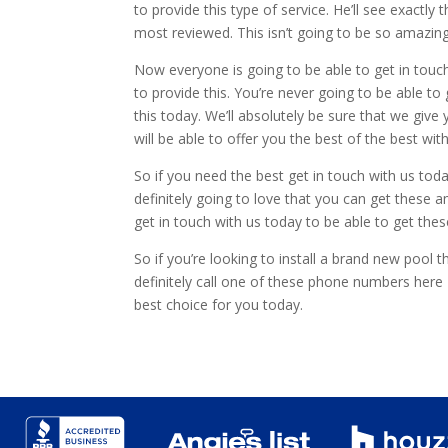
to provide this type of service. He’ll see exactly
most reviewed. This isn’t going to be so amazing 
Now everyone is going to be able to get in touc
to provide this. You’re never going to be able t
this today. We’ll absolutely be sure that we give
will be able to offer you the best of the best with
So if you need the best get in touch with us tod
definitely going to love that you can get these
get in touch with us today to be able to get the
So if you’re looking to install a brand new pool
definitely call one of these phone numbers her
best choice for you today.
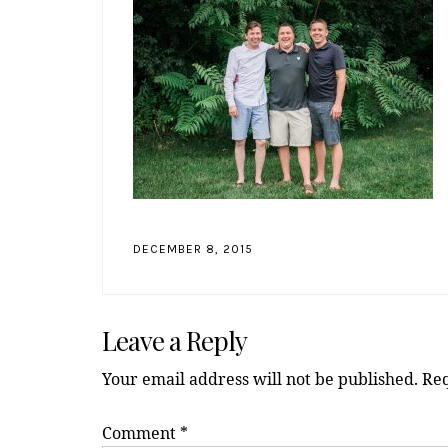
DECEMBER 8, 2015
Reader
Leave a Reply
Interactions
Your email address will not be published.
Req
Comment
*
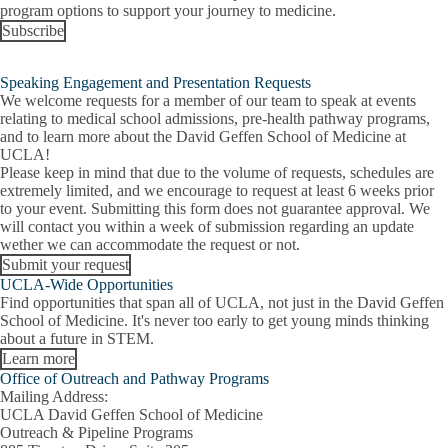
program options to support your journey to medicine.
Subscribe
Speaking Engagement and Presentation Requests
We welcome requests for a member of our team to speak at events
relating to medical school admissions, pre-health pathway programs,
and to learn more about the David Geffen School of Medicine at
UCLA!
Please keep in mind that due to the volume of requests, schedules are
extremely limited, and we encourage to request at least 6 weeks prior
to your event. Submitting this form does not guarantee approval. We
will contact you within a week of submission regarding an update
wether we can accommodate the request or not.
Submit your request
UCLA-Wide Opportunities
Find opportunities that span all of UCLA, not just in the David Geffen
School of Medicine. It's never too early to get young minds thinking
about a future in STEM.
Learn more
Office of Outreach and Pathway Programs
Mailing Address:
UCLA David Geffen School of Medicine
Outreach & Pipeline Programs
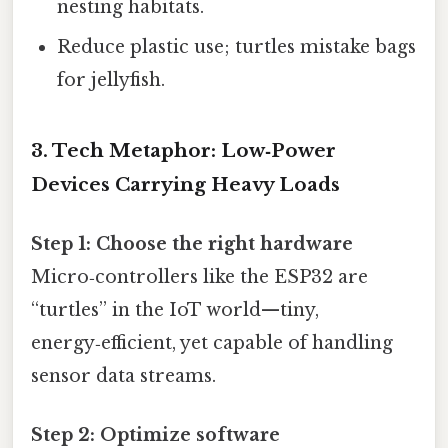
nesting habitats.
Reduce plastic use; turtles mistake bags
for jellyfish.
3. Tech Metaphor: Low‑Power
Devices Carrying Heavy Loads
Step 1: Choose the right hardware
Micro‑controllers like the ESP32 are
“turtles” in the IoT world—tiny,
energy‑efficient, yet capable of handling
sensor data streams.
Step 2: Optimize software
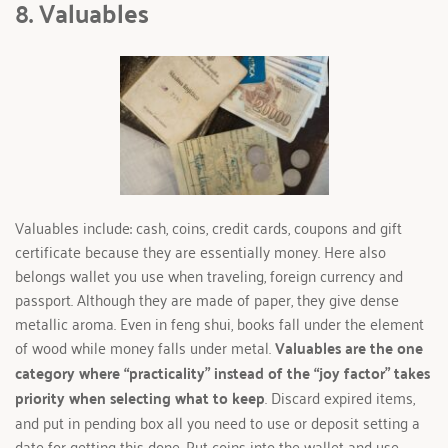
8. Valuables
Valuables include: cash, coins, credit cards, coupons and gift 
certificate because they are essentially money. Here also 
belongs wallet you use when traveling, foreign currency and 
passport. Although they are made of paper, they give dense 
metallic aroma. Even in feng shui, books fall under the element 
of wood while money falls under metal. 
Valuables are the one 
category where “practicality” instead of the “joy factor” takes 
priority when selecting what to keep
. Discard expired items, 
and put in pending box all you need to use or deposit setting a 
date for getting this done. Put coins into the wallet and use 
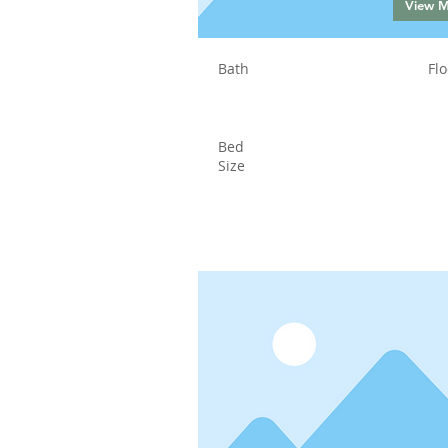
View 
Bath
Flo
Bed
Size
Status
━━━━━━
Update the text of every item so that each "Valuables" reads "Treasures" and nothing else changes. Leave out the pictures.

to provide this type of service. He’ll see exactly
most reviewed. This isn’t going to be so amazing 
Now everyone is going to be able to get in touc
to provide this. You’re never going to be able t
this today. We’ll absolutely be sure that we give
will be able to offer you the best of the best with
So if you need the best get in touch with us tod
definitely going to love that you can get these
get in touch with us today to be able to get the
So if you’re looking to install a brand new pool
definitely call one of these phone numbers her
best choice for you today.
DECEMBER 8, 2015
Reader
Leave a Reply
Interactions
Your email address will not be published.
Req
Comment
*
program options to support your journey to medicine.
Subscribe
Speaking Engagement and Presentation Requests
We welcome requests for a member of our team to speak at events
relating to medical school admissions, pre-health pathway programs,
and to learn more about the David Geffen School of Medicine at
UCLA!
Please keep in mind that due to the volume of requests, schedules are
extremely limited, and we encourage to request at least 6 weeks prior
to your event. Submitting this form does not guarantee approval. We
will contact you within a week of submission regarding an update
wether we can accommodate the request or not.
Submit your request
UCLA-Wide Opportunities
Find opportunities that span all of UCLA, not just in the David Geffen
School of Medicine. It's never too early to get young minds thinking
about a future in STEM.
Learn more
Office of Outreach and Pathway Programs
Mailing Address:
UCLA David Geffen School of Medicine
Outreach & Pipeline Programs
nesting habitats.
Reduce plastic use; turtles mistake bags
for jellyfish.
3. Tech Metaphor: Low‑Power
Devices Carrying Heavy Loads
Step 1: Choose the right hardware
Micro‑controllers like the ESP32 are
“turtles” in the IoT world—tiny,
energy‑efficient, yet capable of handling
sensor data streams.
Step 2: Optimize software
8. Treasures
Treasures include: cash, coins, credit cards, coupons and gift 
certificate because they are essentially money. Here also 
belongs wallet you use when traveling, foreign currency and 
passport. Although they are made of paper, they give dense 
metallic aroma. Even in feng shui, books fall under the element 
of wood while money falls under metal. 
Treasures are the one 
category where “practicality” instead of the “joy factor” takes 
priority when selecting what to keep
. Discard expired items, 
and put in pending box all you need to use or deposit setting a 
date for getting this done. Put coins into the wallet and use 
View 
Bath
Flo
Bed
Size
Status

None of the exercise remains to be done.